Not only did Farah not retract his lie from five days earlier, he expanded on it. He specified that it was exactly two relatives (not just “some”), and more significantly, that they told Corsi that they were “present” when Obama was born. Naturally, the names of these relatives are not given; if Corsi had actually spoken to relatives, their names would be central to the story, but since Farah was making it up, he probably didn’t feel like researching names to flesh out the lie. Besides, adding extra details means adding opportunities to be proven wrong. So he left it vague and unverifiable.
It’s a pity that Corsi himself later confirmed that he’d never spoken to any Obama relatives while he was in Kenya. Farah might have thought that by citing a WND employee as his source, then he could get away with the lie. Just like citing an anonymous source, or an unpublished document he claims to possess. But in this case, the cited source spilled the beans, and Farah’s dishonesty was exposed.
Now one might try to defend Farah by arguing that he was somehow conflating Corsi’s trip to Kenya with the taped conversation between Reverend Ron McRae and Sarah Obama. Even if true, it’s highly troublesome that the president of an ostensible news agency could innocently misrepresent his own senior reporter’s work so dramatically, and fabricate details like doubling the number of relatives and claiming they talked to Corsi himself. But moreover, Corsi left Kenya on October 8, 2008, and the taped conversation was over a week later, October 16, 2008. Corsi couldn’t have even come back with a story about that tape, because it hadn’t happened yet. Yet Farah told his readers that Corsi returned from Kenya with first-person confessions of witnesses to a Kenyan birth, personally obtained by a WND employee. He lied to his readers, and he lied to them by making up “evidence” that supported a Kenyan birth for Obama. Now he whines when anyone suggests that he ever promoted the Kenyan birth conspiracy theories.

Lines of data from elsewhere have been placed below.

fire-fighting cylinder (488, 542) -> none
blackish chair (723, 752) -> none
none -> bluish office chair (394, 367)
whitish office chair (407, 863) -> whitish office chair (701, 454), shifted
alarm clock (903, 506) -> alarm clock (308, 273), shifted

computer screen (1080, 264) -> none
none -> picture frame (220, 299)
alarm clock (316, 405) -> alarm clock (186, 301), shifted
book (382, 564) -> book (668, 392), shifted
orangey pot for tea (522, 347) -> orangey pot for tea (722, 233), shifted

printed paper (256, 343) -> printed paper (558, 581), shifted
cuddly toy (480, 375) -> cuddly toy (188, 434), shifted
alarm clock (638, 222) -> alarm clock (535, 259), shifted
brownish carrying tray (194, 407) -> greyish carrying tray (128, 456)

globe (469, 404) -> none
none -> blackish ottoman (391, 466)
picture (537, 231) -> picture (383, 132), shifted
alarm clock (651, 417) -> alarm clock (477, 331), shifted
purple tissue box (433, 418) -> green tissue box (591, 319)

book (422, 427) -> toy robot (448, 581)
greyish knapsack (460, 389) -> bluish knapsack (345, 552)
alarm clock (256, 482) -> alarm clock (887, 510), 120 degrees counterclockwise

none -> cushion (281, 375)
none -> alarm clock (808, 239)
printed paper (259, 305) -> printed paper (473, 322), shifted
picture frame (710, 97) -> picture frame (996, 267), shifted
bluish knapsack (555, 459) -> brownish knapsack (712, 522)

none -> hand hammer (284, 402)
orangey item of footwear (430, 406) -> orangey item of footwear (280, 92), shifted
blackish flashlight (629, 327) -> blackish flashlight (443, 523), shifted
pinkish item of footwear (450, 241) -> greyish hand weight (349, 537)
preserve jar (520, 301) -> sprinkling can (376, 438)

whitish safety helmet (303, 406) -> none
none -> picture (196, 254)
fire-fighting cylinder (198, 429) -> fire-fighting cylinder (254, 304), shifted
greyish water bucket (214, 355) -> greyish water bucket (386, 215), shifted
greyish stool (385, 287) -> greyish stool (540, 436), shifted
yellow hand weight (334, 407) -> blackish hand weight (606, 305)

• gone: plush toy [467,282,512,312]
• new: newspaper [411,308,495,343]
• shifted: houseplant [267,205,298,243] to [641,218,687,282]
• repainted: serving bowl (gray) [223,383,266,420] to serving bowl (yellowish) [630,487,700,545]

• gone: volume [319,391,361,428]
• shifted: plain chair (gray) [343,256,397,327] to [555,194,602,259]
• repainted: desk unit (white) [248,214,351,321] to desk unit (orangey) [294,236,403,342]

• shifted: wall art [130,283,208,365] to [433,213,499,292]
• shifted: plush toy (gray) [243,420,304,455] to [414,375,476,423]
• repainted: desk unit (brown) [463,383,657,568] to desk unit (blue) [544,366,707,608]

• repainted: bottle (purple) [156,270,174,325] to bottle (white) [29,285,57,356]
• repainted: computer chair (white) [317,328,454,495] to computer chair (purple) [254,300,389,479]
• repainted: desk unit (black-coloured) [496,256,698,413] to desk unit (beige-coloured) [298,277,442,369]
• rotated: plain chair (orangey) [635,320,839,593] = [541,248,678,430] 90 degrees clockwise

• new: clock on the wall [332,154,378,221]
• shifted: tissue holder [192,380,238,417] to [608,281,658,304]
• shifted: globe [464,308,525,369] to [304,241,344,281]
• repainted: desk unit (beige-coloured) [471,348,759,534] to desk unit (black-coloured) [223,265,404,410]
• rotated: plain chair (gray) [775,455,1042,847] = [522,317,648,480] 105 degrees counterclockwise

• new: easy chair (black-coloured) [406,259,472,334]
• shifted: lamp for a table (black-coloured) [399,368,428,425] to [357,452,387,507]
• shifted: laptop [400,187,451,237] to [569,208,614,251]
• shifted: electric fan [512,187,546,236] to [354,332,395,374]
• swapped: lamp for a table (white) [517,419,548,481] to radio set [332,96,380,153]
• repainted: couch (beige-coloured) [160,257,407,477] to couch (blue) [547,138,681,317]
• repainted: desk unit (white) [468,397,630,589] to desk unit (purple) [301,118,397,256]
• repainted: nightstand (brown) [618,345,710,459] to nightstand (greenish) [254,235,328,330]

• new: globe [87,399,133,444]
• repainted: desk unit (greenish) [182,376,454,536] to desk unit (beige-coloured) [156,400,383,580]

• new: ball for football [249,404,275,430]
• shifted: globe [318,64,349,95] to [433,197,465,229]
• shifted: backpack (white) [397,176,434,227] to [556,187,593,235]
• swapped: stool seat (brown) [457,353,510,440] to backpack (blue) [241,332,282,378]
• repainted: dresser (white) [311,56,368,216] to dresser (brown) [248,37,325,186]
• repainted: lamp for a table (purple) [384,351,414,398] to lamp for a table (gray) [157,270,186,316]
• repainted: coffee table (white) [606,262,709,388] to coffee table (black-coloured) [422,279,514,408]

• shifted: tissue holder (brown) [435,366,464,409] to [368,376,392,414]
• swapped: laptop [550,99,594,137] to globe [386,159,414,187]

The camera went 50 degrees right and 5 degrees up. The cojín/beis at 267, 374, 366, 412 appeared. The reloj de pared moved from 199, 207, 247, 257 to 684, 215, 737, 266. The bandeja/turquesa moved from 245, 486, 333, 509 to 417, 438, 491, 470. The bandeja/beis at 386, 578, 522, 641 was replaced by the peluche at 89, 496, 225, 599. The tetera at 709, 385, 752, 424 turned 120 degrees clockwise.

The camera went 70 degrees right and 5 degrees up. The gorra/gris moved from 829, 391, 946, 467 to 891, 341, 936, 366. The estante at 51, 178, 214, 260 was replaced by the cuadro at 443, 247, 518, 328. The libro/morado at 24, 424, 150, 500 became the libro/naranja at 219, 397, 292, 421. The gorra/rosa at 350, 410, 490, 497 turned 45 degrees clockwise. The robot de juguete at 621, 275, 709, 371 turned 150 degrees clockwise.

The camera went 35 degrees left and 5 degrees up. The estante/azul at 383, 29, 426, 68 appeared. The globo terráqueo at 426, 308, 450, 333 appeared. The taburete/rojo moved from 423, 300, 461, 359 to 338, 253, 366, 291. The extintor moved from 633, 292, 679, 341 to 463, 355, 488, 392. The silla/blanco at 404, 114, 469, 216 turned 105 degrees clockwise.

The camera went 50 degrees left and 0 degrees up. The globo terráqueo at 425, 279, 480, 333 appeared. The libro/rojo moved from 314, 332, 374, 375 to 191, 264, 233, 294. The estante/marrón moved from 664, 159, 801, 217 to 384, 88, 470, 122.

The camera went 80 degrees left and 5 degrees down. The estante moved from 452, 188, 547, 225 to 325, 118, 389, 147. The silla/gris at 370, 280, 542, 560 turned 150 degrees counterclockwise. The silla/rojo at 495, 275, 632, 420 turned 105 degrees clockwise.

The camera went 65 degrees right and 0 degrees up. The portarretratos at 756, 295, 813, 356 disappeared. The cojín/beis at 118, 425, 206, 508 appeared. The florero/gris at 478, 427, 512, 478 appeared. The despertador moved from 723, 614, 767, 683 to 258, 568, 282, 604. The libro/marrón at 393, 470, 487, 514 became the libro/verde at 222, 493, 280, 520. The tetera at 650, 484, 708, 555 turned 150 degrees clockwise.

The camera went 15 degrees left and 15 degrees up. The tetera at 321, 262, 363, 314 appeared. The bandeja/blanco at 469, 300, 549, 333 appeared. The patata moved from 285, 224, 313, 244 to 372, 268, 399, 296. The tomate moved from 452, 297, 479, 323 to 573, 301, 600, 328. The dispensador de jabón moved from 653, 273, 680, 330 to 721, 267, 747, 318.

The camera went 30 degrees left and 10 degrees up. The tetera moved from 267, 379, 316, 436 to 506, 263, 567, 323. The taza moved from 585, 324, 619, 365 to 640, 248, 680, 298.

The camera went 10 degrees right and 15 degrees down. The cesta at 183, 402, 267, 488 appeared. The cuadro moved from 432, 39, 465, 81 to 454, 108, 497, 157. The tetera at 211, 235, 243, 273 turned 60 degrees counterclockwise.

In other words, Joseph Farah is someone who likes to say that he’s “never theorized that Obama was born abroad” (even though he has), but he’s also reported made-up events in the course of promoting that exact claim. What good is a “journalist” if he just fabricates stories and passes them off as “investigative reporting”? That sort of fictionalized reporting is what got Stephen Glass and Jayson Blair fired from their jobs and exiled from the journalism community.
But that won’t happen to Joseph Farah. Because when you’re the boss of your own agency, you can lie as much as you want to, and your job is never in danger. So long as your readers are willing to accept your lies, then honesty is not a virtue you need to concern yourself with.